* [Activity]: Select, from the material below, each line with "funct" in it.

* [Task data]:
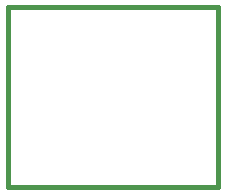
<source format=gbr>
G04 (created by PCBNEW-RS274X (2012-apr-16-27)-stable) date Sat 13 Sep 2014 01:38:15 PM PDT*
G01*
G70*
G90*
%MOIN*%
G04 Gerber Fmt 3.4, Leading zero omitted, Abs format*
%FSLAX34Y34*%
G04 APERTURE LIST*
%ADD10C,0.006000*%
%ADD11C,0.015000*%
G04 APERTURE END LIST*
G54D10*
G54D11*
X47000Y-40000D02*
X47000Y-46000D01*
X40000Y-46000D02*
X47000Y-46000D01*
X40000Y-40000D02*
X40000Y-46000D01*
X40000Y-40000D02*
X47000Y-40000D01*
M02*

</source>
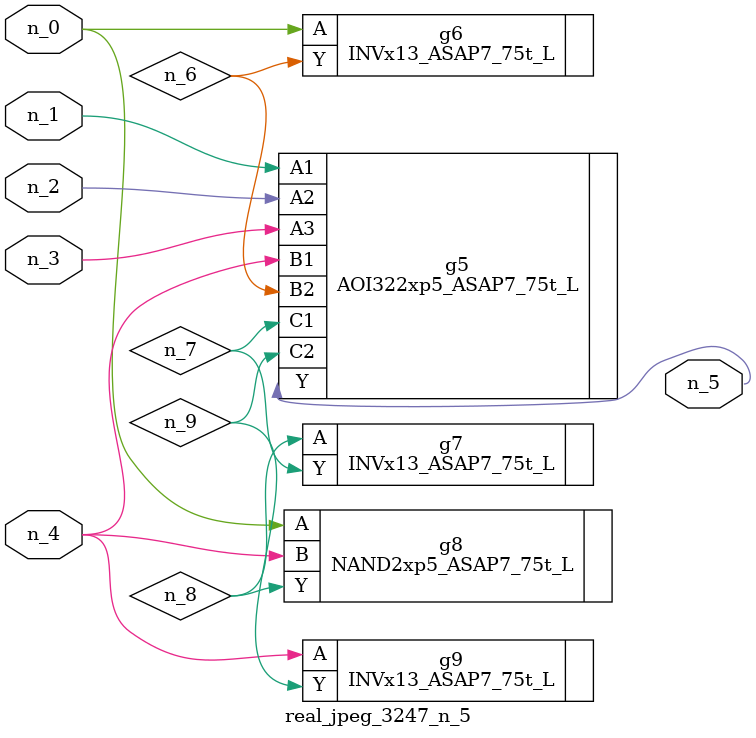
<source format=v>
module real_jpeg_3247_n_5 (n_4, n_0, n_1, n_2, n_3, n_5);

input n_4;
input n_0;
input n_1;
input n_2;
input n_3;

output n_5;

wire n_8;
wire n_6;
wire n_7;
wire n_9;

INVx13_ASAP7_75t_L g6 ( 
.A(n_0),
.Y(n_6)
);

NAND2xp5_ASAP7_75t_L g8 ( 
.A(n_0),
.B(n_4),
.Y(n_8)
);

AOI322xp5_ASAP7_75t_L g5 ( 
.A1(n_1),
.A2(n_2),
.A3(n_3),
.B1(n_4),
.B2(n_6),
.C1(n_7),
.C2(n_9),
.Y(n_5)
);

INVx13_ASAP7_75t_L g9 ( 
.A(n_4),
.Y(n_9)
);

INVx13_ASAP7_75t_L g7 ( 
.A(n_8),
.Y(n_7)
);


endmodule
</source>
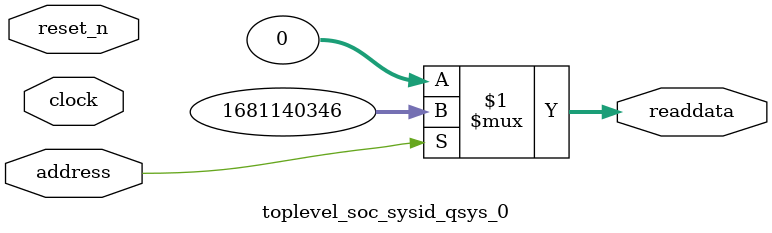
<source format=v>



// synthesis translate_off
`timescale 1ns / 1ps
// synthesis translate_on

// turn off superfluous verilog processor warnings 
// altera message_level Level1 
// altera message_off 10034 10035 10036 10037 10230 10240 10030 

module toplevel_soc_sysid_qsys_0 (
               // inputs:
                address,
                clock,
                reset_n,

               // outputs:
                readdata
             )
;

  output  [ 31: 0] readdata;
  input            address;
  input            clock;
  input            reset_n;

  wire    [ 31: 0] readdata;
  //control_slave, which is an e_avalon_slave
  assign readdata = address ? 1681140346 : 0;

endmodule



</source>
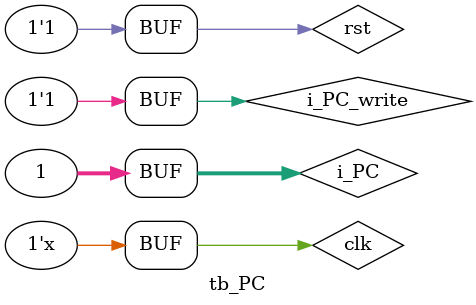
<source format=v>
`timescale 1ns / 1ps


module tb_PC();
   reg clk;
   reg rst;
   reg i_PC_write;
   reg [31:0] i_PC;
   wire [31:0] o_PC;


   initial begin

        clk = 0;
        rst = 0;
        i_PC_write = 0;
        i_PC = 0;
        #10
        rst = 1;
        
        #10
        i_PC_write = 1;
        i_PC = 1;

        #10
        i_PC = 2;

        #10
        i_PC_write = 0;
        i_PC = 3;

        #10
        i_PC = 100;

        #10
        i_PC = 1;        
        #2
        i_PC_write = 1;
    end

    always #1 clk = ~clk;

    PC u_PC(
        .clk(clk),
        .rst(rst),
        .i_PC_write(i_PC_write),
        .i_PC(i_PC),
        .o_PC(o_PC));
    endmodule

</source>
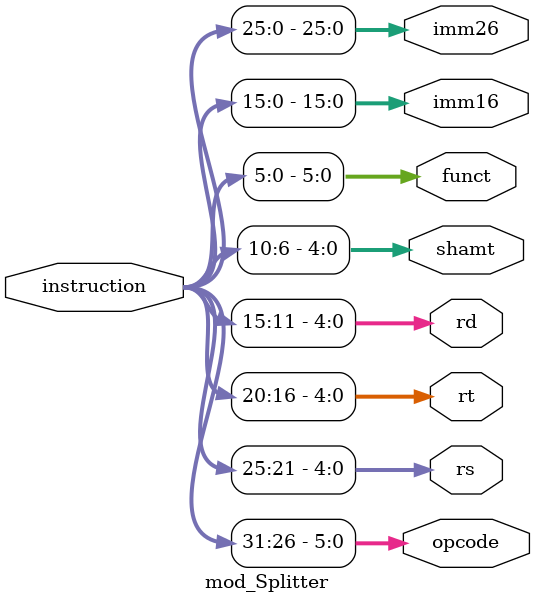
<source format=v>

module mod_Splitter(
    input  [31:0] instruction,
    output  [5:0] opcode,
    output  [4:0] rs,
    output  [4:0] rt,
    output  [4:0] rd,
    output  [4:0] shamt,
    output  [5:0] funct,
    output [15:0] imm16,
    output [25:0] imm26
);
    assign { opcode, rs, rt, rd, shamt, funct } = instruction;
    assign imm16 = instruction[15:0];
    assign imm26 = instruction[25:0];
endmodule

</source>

* * *

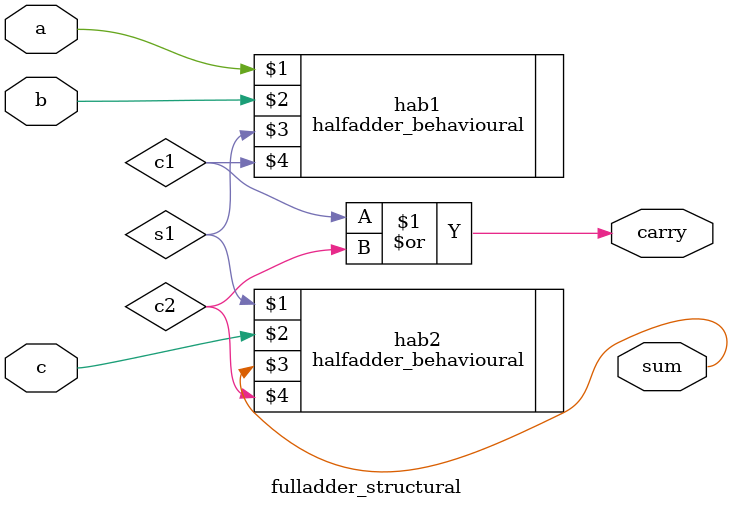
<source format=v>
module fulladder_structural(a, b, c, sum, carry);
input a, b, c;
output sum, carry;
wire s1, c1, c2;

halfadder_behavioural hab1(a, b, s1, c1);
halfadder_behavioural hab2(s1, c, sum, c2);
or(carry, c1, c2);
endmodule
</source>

* [Response below]:
    output  [5:0] funct,
    assign { opcode, rs, rt, rd, shamt, funct } = instruction;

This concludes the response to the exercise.